A brief cognitive battery of tests derived from the Epidemiological Study of Cognitive Impairment in Schizophrenia (EPICOG-SCH) was shown to be useful for assessing the cognitive impact of schizophrenia and may be used to monitor cognitive impairment at follow-up visits, according to the results of a study published in Schizophrenia Research: Cognition.
In this cross-sectional outpatient study, 672 patients with schizophrenia diagnosed using criteria from the Diagnostic and Statistical Manual of Mental Disorders, 4th edition, revised, who were on stable maintenance treatment were evaluated with the EPICOG-SCH brief cognitive battery. When designing the EPICOG-SCH tool, the researchers selected 4 subtests that were relevant to the functional outcomes of cognition in schizophrenia: Letter-Number Sequencing, Digital Symbol Coding, Logical Memory, and the Category Fluency Test. The scores on the EPICOG-SCH test were then compared with scores for clinical severity and functional impairment.

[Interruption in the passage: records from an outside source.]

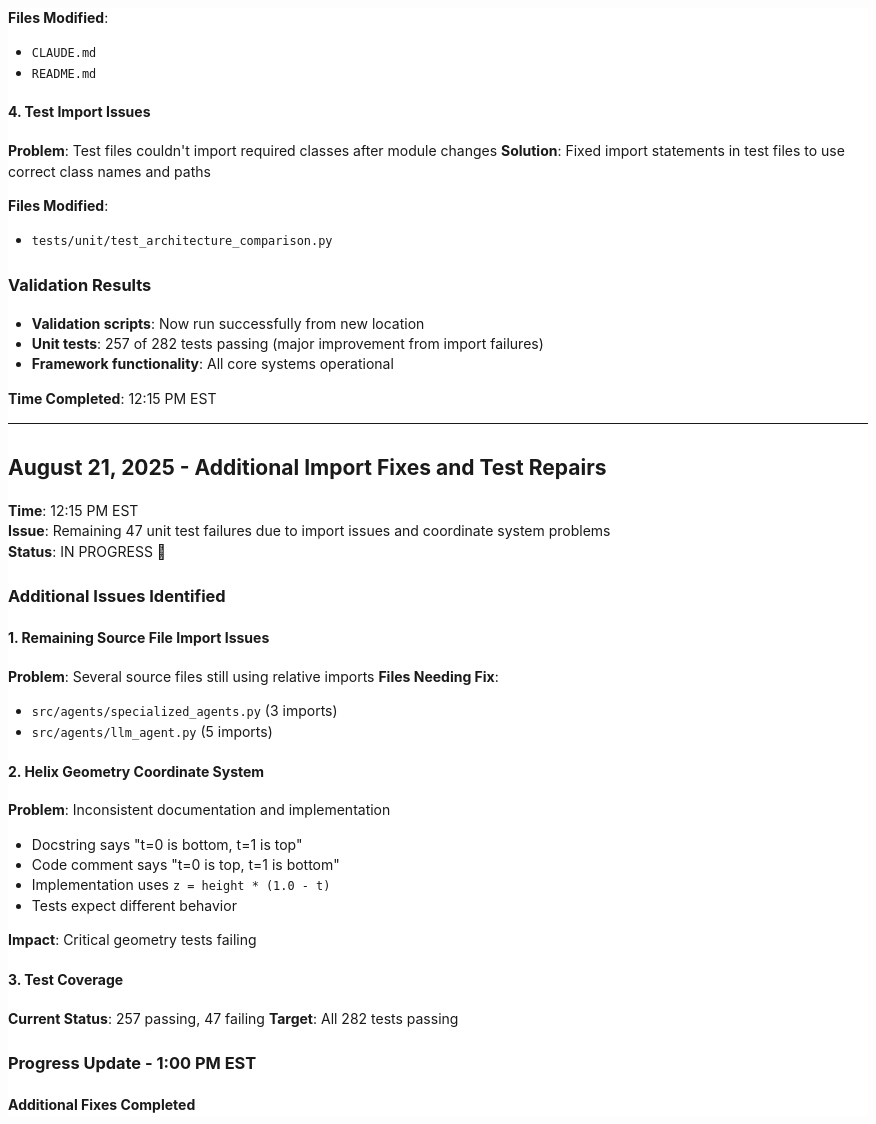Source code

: **Files Modified**:
- `CLAUDE.md`
- `README.md`

#### 4. Test Import Issues
**Problem**: Test files couldn't import required classes after module changes
**Solution**: Fixed import statements in test files to use correct class names and paths

**Files Modified**:
- `tests/unit/test_architecture_comparison.py`

### Validation Results
- **Validation scripts**: Now run successfully from new location
- **Unit tests**: 257 of 282 tests passing (major improvement from import failures)
- **Framework functionality**: All core systems operational

**Time Completed**: 12:15 PM EST

---

## August 21, 2025 - Additional Import Fixes and Test Repairs

**Time**: 12:15 PM EST  
**Issue**: Remaining 47 unit test failures due to import issues and coordinate system problems  
**Status**: IN PROGRESS 🔄

### Additional Issues Identified

#### 1. Remaining Source File Import Issues
**Problem**: Several source files still using relative imports
**Files Needing Fix**:
- `src/agents/specialized_agents.py` (3 imports)
- `src/agents/llm_agent.py` (5 imports)

#### 2. Helix Geometry Coordinate System
**Problem**: Inconsistent documentation and implementation
- Docstring says "t=0 is bottom, t=1 is top"  
- Code comment says "t=0 is top, t=1 is bottom"
- Implementation uses `z = height * (1.0 - t)`
- Tests expect different behavior

**Impact**: Critical geometry tests failing

#### 3. Test Coverage
**Current Status**: 257 passing, 47 failing
**Target**: All 282 tests passing

### Progress Update - 1:00 PM EST

#### Additional Fixes Completed
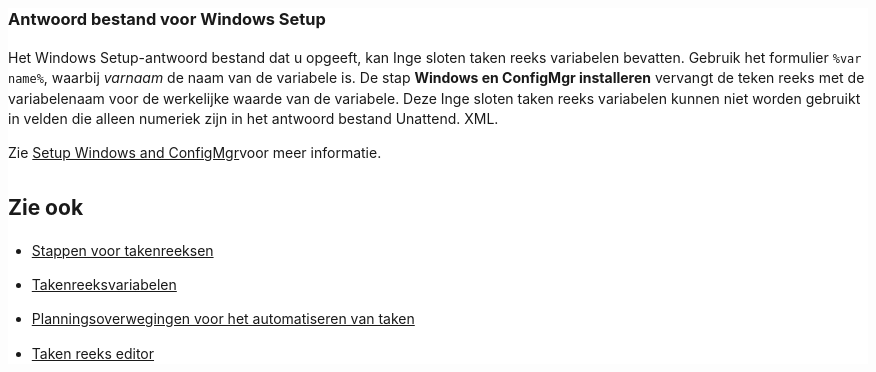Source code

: ### <a name="windows-setup-answer-file"></a><a name="bkmk_access-answer"></a>Antwoord bestand voor Windows Setup

Het Windows Setup-antwoord bestand dat u opgeeft, kan Inge sloten taken reeks variabelen bevatten. Gebruik het formulier `%varname%`, waarbij *varnaam* de naam van de variabele is. De stap **Windows en ConfigMgr installeren** vervangt de teken reeks met de variabelenaam voor de werkelijke waarde van de variabele. Deze Inge sloten taken reeks variabelen kunnen niet worden gebruikt in velden die alleen numeriek zijn in het antwoord bestand Unattend. XML.

Zie [Setup Windows and ConfigMgr](task-sequence-steps.md#BKMK_SetupWindowsandConfigMgr)voor meer informatie.

## <a name="see-also"></a>Zie ook

- [Stappen voor takenreeksen](task-sequence-steps.md)

- [Takenreeksvariabelen](task-sequence-variables.md)

- [Planningsoverwegingen voor het automatiseren van taken](../plan-design/planning-considerations-for-automating-tasks.md)

- [Taken reeks editor](task-sequence-editor.md)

A high level of internal consistency was observed among the 4 EPICOG-SCH subtests, with a Cronbach alpha score of 0.78.
EPICOG-SCH battery scores were significantly associated with overall clinical status based on Clinical Global Impression scores. Moreover, the battery scores were inversely correlated with the Clinical Global Impression subdomains Cognitive Symptoms (P <.001), Global Disease (P <.001), and Negative Symptoms (P <.001).
Functional status was also associated with EPICOG-SCH scores, with patients who were actively working receiving higher EPICOG-SCH scores than those that were not (P <.001). Cognitive battery scores also trended higher for patients involved in work requiring greater qualifications compared with those requiring fewer qualifications (P =.07).
The study authors concluded that “the EPICOG-SCH successfully achieved its objectives of serving as a brief cognitive battery that captures cognitive performance related to patients’ functional outcomes in daily living using well-known classical subtests currently available in a number of countries and languages.… Furthermore, this battery is useful for monitoring cognition during routine outpatient follow-up visits.”
Reference
Zaragoza Domingo S, Bobes J, García-Portilla M-P, Morralla C. EPICOG-SCH: a brief battery to screen cognitive impact of schizophrenia in stable outpatients. Schizophr Res Cogn. 2017;8:7-20.